• **Excerpt to read**:

------------------------------------------------------------------------

27: Seared cantaloupe [$7.00]
With arugula and grapefruit salad. I've never had seared cantaloupe before, but I must say that the cooking process intensified the natural flavor of the fruit and gave it a rich heaviness that stood in stark contrast to the grapefruit. Surprisingly nice.

28: Brussel sprout salad [$8.00]
With lemon puree, apricot preserves and lemon air. Having found a new appreciation for Brussels sprouts just days earlier at Ford's Filling Station, I rather liked the salad. The sprouts had a great crunchiness along with their signature bitterness, which was subsequently cut by the use of lemon and apricot.

29: Olives Ferran Adrià [$10.00]
Liquid 'olives'. A nod to his former teacher, the "olives" consisted of an olive flavored liquid encased in a thin membrane. I'm not sure what the hype is all about, it tasted like an olive, nothing more.

30: Traditional Ottoman carrot fritters [$7.00]
With pistachio sauce. The fritters had a decidedly "Indian" taste to them, which I rather enjoyed. I also appreciated their texture, which was not unlike that of a hash brown. Nice!

31: Stewed baby carrots [$8.00]
With coconut sorbet and ginger. The sorbet by itself was superb, with a rich taste of coconut backed by a lovely cool creaminess. The carrots were also quite tasty by themselves. But when eaten as a whole, the dish just fell apart for me, with its quasi-Thai flavor.

32: Taylor Bay scallops [$10.00]
With beet nitro, pistachios and arugula. All I could taste was the sweetness of the beets and berries, locked in some sort of frozen mass. Were there even scallops here? Could've fooled me!

33: Watermelon tomato skewers [$15.00]
With Pedro Ximénez reduction and sexy tomato seeds. Yes, the tomato seeds are actually described as "sexy" on the menu. But sexy or not, this was damn good. The tartness of the tomato formed the perfect foil for the watermelon, and the whole mélange was ridiculously juicy to boot.

------------------------------------------------------------------------

• **Extracted material**:
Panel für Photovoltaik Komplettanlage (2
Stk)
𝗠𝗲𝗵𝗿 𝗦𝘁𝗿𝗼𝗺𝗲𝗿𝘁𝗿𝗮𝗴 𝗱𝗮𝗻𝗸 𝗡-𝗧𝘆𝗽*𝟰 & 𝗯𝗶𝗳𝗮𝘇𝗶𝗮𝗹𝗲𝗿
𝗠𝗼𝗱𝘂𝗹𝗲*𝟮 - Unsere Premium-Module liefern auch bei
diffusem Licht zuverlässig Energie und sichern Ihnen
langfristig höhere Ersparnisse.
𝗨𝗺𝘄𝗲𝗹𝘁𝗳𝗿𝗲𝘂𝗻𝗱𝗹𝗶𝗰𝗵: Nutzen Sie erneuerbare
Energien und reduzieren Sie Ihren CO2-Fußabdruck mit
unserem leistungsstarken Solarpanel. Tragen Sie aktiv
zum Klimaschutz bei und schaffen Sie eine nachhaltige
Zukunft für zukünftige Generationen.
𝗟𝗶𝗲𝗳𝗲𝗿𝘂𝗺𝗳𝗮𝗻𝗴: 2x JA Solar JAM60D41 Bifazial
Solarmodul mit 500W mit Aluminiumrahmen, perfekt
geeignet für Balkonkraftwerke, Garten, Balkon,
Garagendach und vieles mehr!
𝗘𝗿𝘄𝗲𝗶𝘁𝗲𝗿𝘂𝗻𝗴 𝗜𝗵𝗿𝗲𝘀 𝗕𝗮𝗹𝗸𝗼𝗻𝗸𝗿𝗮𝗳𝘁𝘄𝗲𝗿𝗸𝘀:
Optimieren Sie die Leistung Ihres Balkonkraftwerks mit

------------------------------------------------------------------------

• **Required actions**:
**1)** Answer from the tasting menu review:
(a) What price does the review give for the Olives Ferran Adrià?
(b) What did the carrot fritters' texture resemble?
(c) Where had the writer found a new appreciation for Brussels sprouts?
**2)** Please carry on the tasting menu review from its last sentence.
The listing stands apart from the tasting menu review.

• **Expected responses**:
**1)**
(a) $10.00
(b) A hash brown
(c) Ford's Filling Station

**2)**
34: Warm leek salad [$8.00]
With goat cheese and lemon dressing. I don't recall the particulars about this dish, but I do remember that I didn't care for it. The table agreed with me, and these were left largely untouched.

35: Japanese eggplant [$8.00]
With soy sauce-miso glaze and yogurt. Continuing the trend from the previous dish, this was pretty awful. I'm not sure what else to say. I don't think it had a single redeeming quality. Sorry.

36: Papas Islas Canarias [$8.00]
Salty wrinkled potatoes with "mojo verde." The potatoes were delightfully salty and very delicious on their own, with an absolutely lovely texture. They were even tastier when dipped in the piquant mojo sauce. Simple, yet effective, this was one of the highlights for me.

37: Traditional tzatziki [$7.00]
Diced cucumbers, garlic, dill and yogurt, served with pita chips. A very straightforward preparation of tzatziki, this would've been a great starter, but just seemed out of place at this point in the meal. Nothing wrong with it though.

38: Pisto Manchego con flor de calabaza [$9.00]
Sautéed peppers, zucchini, onions, eggplant and tomatoes with squash blossoms and egg. Here we have basically a medley of sautéed vegetables, decent on their own, but made much better by the unifying presence of the soft boiled egg.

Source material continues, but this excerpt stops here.